As the country goes tumbling towards a parliamentary vote on Theresa May’s Brexit withdrawal agreement, one thing is clear: this will not be easy. The government’s official line is there is only one meaningful vote, and simple mathematics leaves us assuming the deal as it stands will not pass, but some commentators are now arguing that this pessimism is misplaced.
There are a few reasons for this. One seems to stem from the psychological impact that MPs would suddenly realise the sub-optimal options of “no deal” and “no Brexit” and back a deal. But speculation has grown that the May team could be rescued by something else – a negative reaction from financial markets, which would spook MPs into backing the Brexit deal, if given a second chance (as some in Westminster believe they will be). A theory worth investigating.
The strategy certainly has form. In October 2008, the beginning of the global financial crisis, the US Congress rejected a deal known as the Troubled Asset Relief Program, or Tarp, which allowed the US Treasury to buy up bad loans from banks and provide support to the country’s banking system. Once rejected, investors around the world went into panic selling. Stock markets plummeted. This helped convince Congress the programme was necessary at a second vote.
Could something similar happen in the UK over Brexit? I’m not so sure, and there are a few reasons why.
The barometer for global financial markets and investors’ sentiment towards Brexit has actually been the strength (or lack of it) of sterling and the wider currency markets, not stock markets. Both foreign and domestic investors have been worried over the uncertainty and economic impact of Brexit on the UK economy, so they have sold sterling-priced assets and bought elsewhere, which has in turn sent the value of sterling down.

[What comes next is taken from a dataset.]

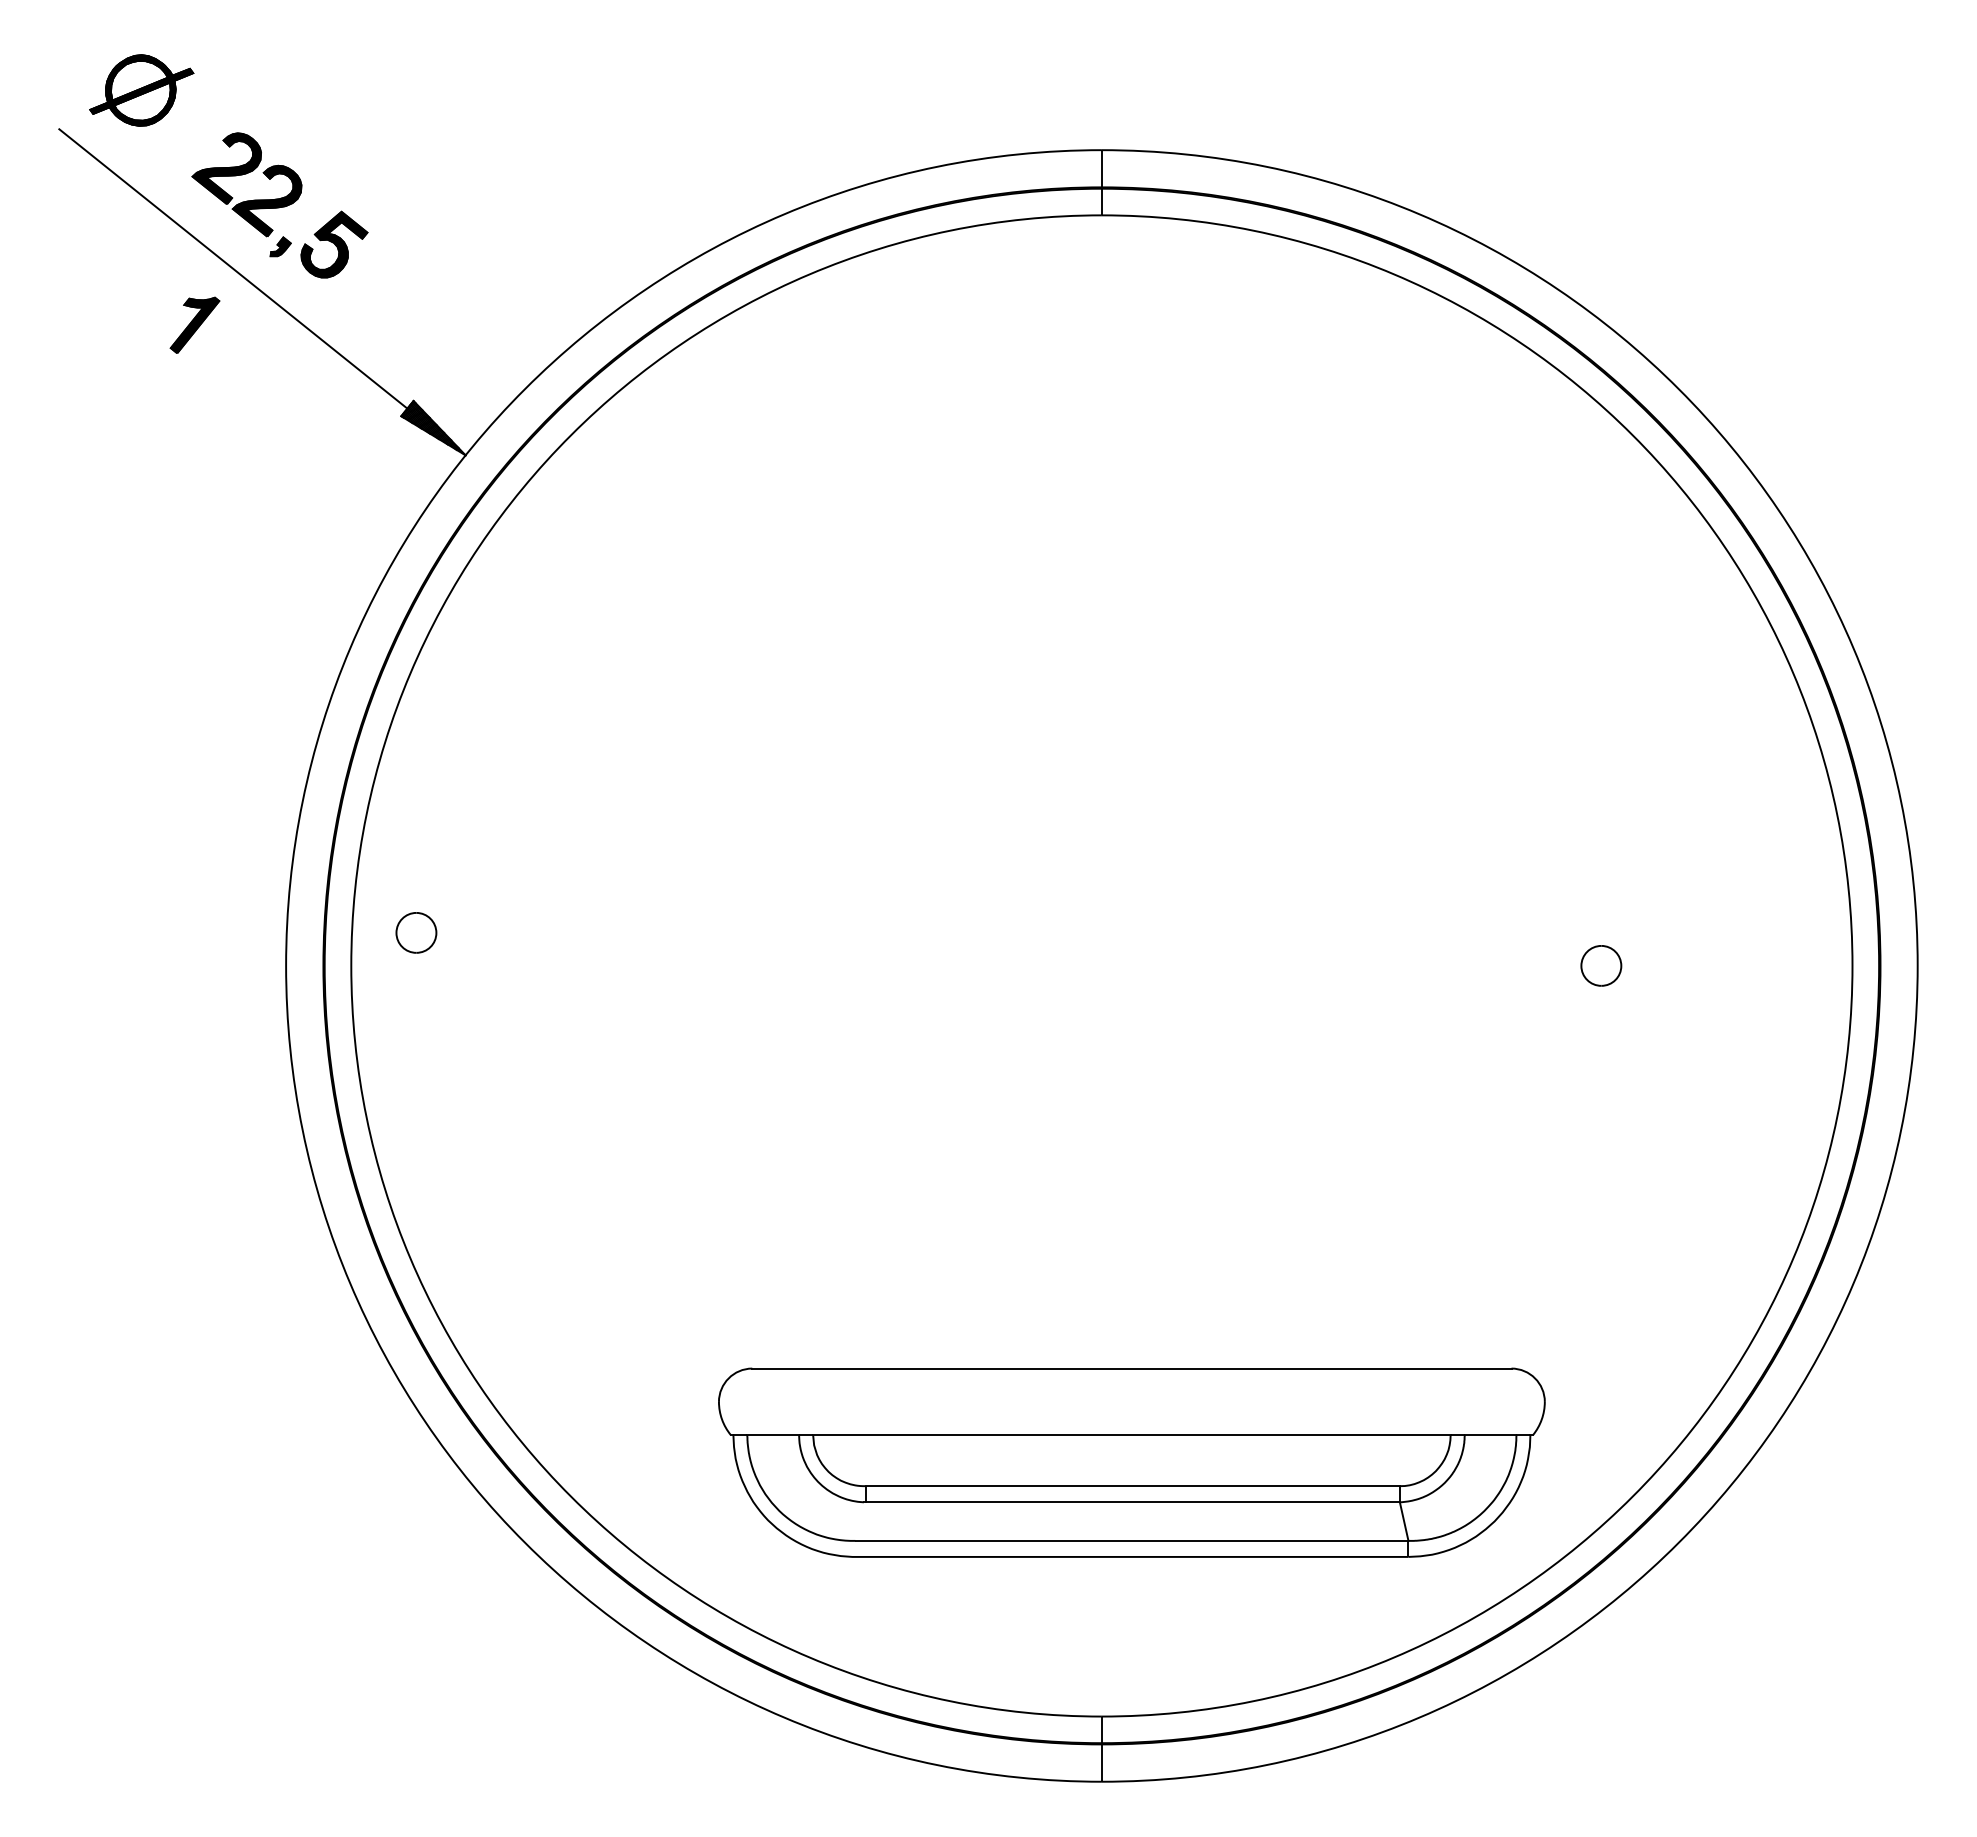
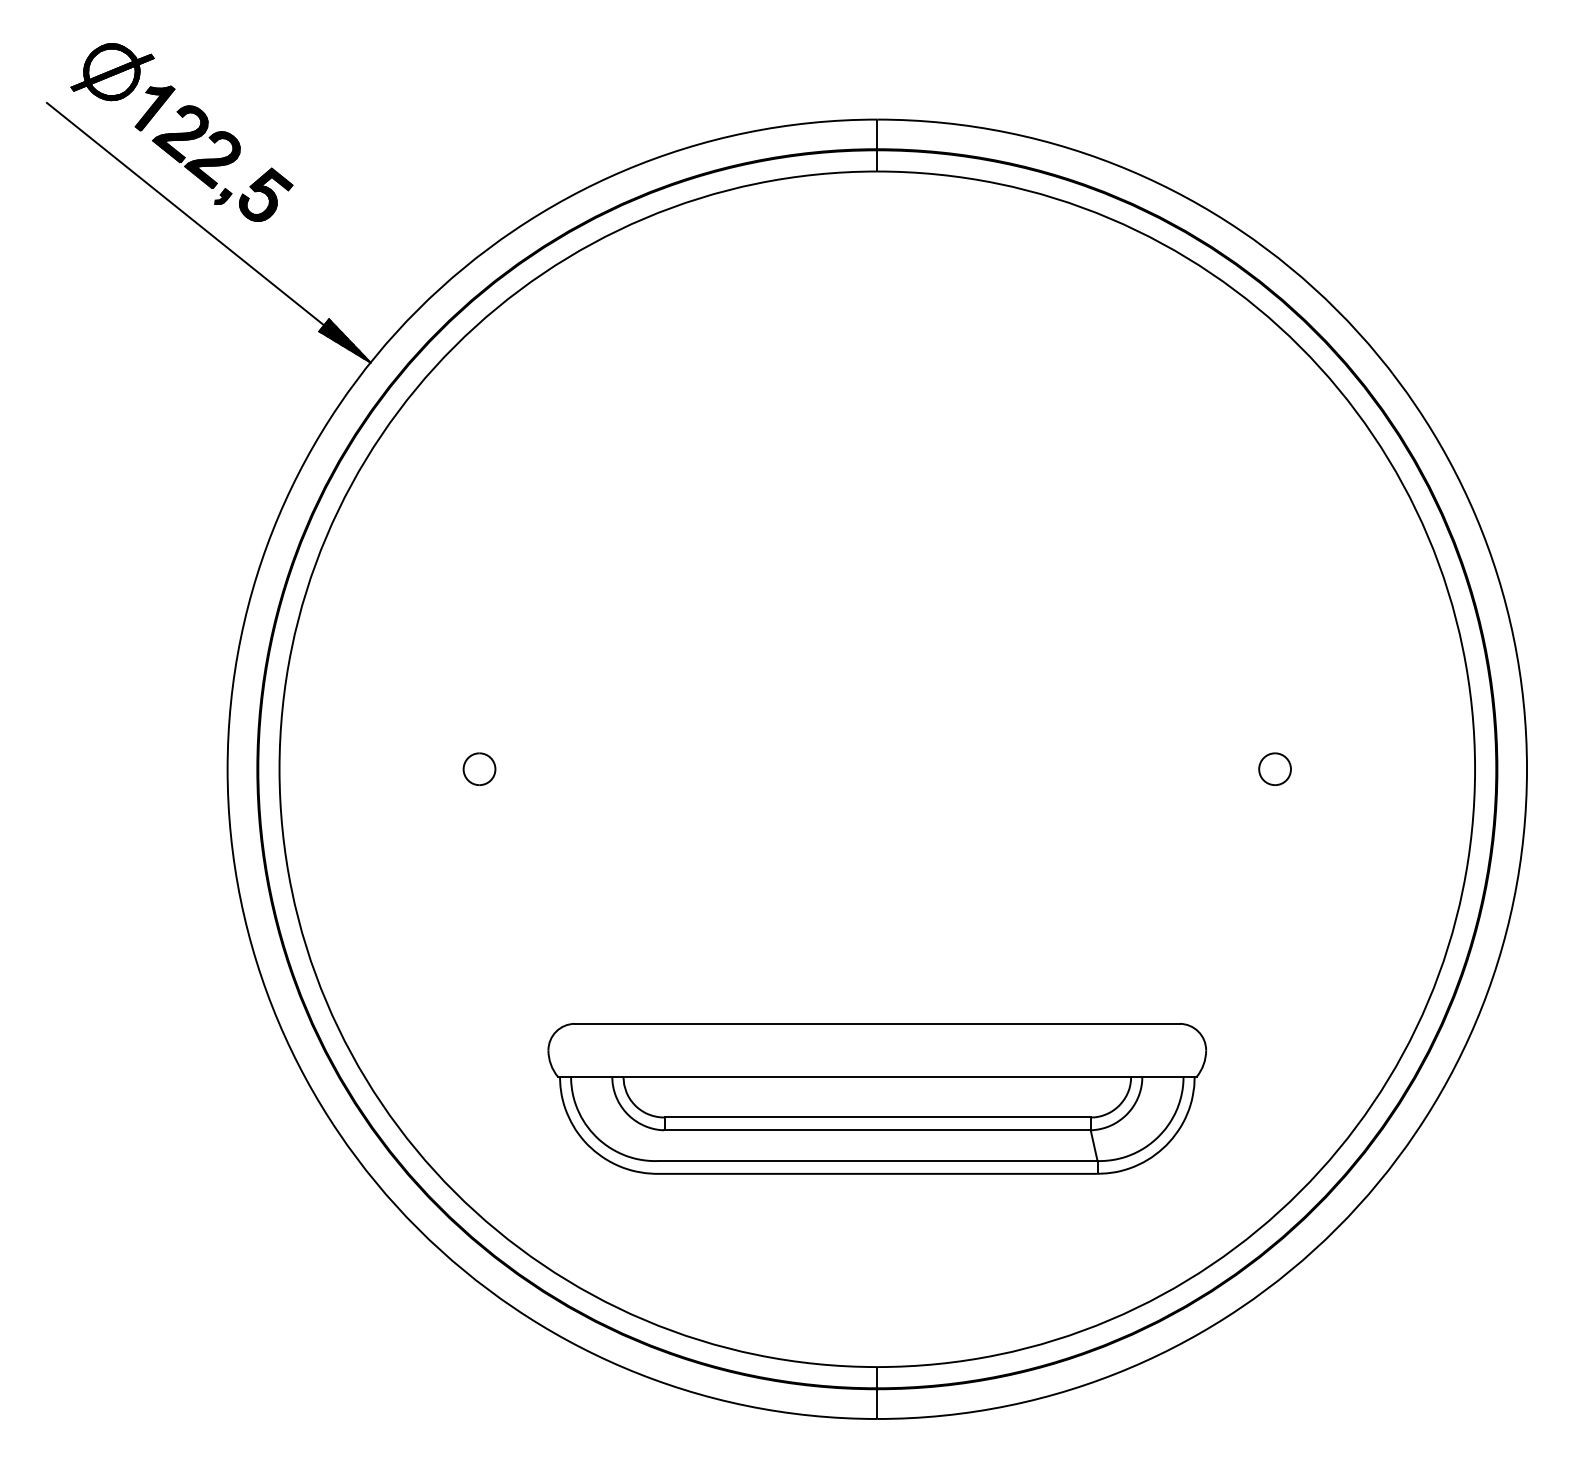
part: (194, 324) -> (154, 107), moved
part: (416, 932) -> (479, 768), moved
part: (1131, 1462) -> (876, 1098), moved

We have witnessed this since the moment David Cameron announced the referendum. The value of sterling against major currencies such as the dollar and euro has generally fallen, but it has also regained back some of these losses whenever some form of positive news or certainty over future trade relations has come to the fore. We all remember the sharp drop in the value of the pound moments after the referendum result became clear in the early hours of 24 June 2016, but on Thursday, following the leaked draft agreement with the EU, the value of sterling rose.
The government may be hoping for something akin to the fall in sterling seen on referendum day if Parliament votes down the deal. This has the potential to cause panic among MPs and constituents, and secure support for a second vote. But such an expectation, which relies on the public’s general lack of understanding of financial markets, is naive.
The reason for this is that sterling has an inverse correlation with the UK’s main stock market. This means that as sterling decreases in value, the value of the FTSE 100 index, the country’s largest companies, goes up. This is because the FTSE 100 is comprised of multinational businesses, which collectively generate most of their revenues from abroad. As sterling goes down, these revenues rise in value making the companies more profitable. Given the stock market is generally, but incorrectly, used by the public as a barometer for how financial markets receive news, it might not go as badly as the government hope. In the immediate aftermath of the Brexit vote, then-Ukip leader Nigel Farage cited the soaring FTSE100 as evidence that Remainers were “scaremongering”.
Second, for the government to hope for a similar reaction to the Tarp deal shows a lack of understanding of how markets react to news.
The impact on sterling seen since the referendum was announced is not necessarily based on Brexit being bad for the UK economy. Most may think it’s bad, but not catastrophic. But investors have simply been unwilling to withstand the uncertainty it causes. There is always risk inherent within uncertainty which is something most investors are not willing to take, especially when they can turn elsewhere to make money. To compare this with the imminent collapse of the US, and thus global, financial system is somewhat far-fetched. The worst-case scenario of no deal Brexit will still leave the country functioning bar short-term disruption, and markets know this. That’s not to say they think it’s a good idea; it’s just not terminal.
Investors will be looking for any sniff of information about the government’s plans to make sure they’re best placed. Markets are not impervious to news, they thrive off it. Should there be a high probability for a second parliamentary vote, markets will not unnecessarily react negatively to a loss in the first, but simply wait for the second to see what happens. The government relying on markets to do what they need has all but guaranteed it will not work.